To-day in many parishes somewhat similar, thought much less dramatic/ visible, events are played out. The background might be the new priest who dismisses the parish council without consultation; the visiting priest who won’t allow female altar servers; the bishop who makes new laws about who can distribute Holy Communion and the manner in which that can be done; seminarians who must learn Latin and be acquainted with how the Eucharist was celebrated before Vatican Two.

And on it goes, as if we have not suffered enough with the big hits - the pastor who stole money from the church funds; the cover up of the child sexual abuses cases. Sadly those kind of stories come and go. Then just when we think one case is unpacked, the baggage carousel starts again and another one turns up. And it all adds up to a picture of a dysfunctional  Catholic church.

Now what has all that got to do with ‘The Alamo' and the incident I have already mentioned? Well I was thinking about the possible reasons why each of those defenders chose to cross the line in the sand and stay. They may have had many reasons, but come the final morning they were there with their companions. They knew there was no way they could win the battle or defend the fort, but they would be true to their ideals.

Do you ever feel like that, especially when people ask why do you stay/ how can you stay in an embarrassed and confused Church? I get those questions quite frequently. And there was a time several decades ago when I didn’t know how to answer. Not to-day. But that question, 'Why do you stay?' came to mind and sharp focus when I read Peter's response to Jesus' question about looking elsewhere for salvation.

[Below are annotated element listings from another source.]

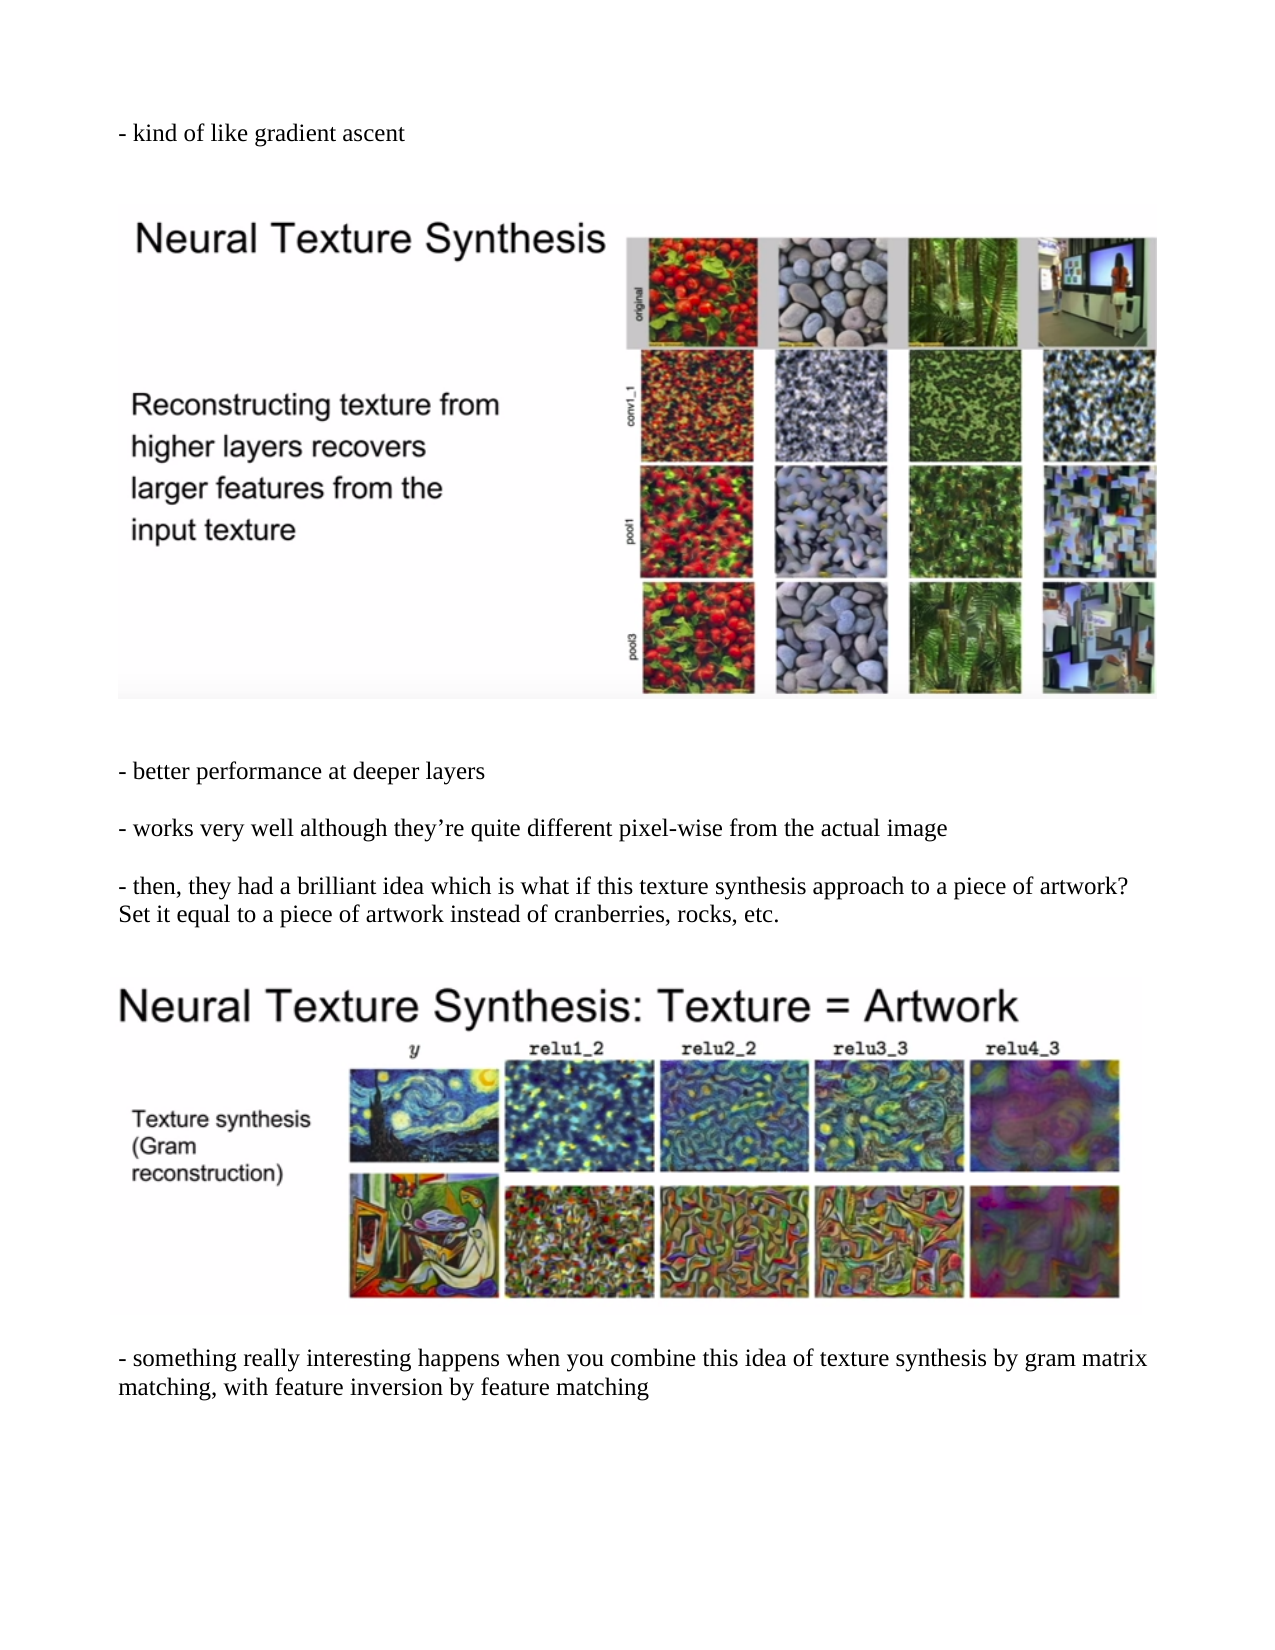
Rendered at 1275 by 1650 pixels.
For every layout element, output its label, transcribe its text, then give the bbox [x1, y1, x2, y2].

text - then, they had a brilliant idea which is what if this texture synthesis approach to a piece of artwork? Set it equal to a piece of artwork instead of cranberries, rocks, etc. [118, 871, 1157, 928]
text - works very well although they’re quite different pixel-wise from the actual image [118, 813, 1157, 842]
text - better performance at deeper layers [118, 756, 1157, 784]
picture [118, 204, 1157, 699]
picture [109, 977, 1143, 1315]
text - something really interesting happens when you combine this idea of texture synthesis by gram matrix matching, with feature inversion by feature matching [118, 1343, 1157, 1401]
text - kind of like gradient ascent [118, 118, 1157, 147]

Personal experience taught me that I do not have to belong to a church that is primarily modelled on ‘an institution’. That is the one that has grown into a multinational corporation that indeed can rival any other. And it has its own bureaucracy to manage its affairs. I know all about the criticisms of the clergy. And I know that not all can and should be criticised. But so many of us are tangled in the bureaucratic web that complicates our every move. I do not belong to the church of the bureaucrats that puts energy and resources into administration and church politics.

I want to belong to the Church that is the People of God - a Pilgrim Church. That is the church I will step over the line for. It is a church of servant- leadership, where there are ‘William Travises” who will call and invite us to give of our best for the cause of Christ. I do not belong to a church of imposed law. No, the church I want to belong to is the church of prophets.

The church I have come to know is found on the margins. There can be found the small communities that fuel its life. It is a church that is not involved in bureaucracy but is more interested in the Gospel.

That is certainly one reason why I stay.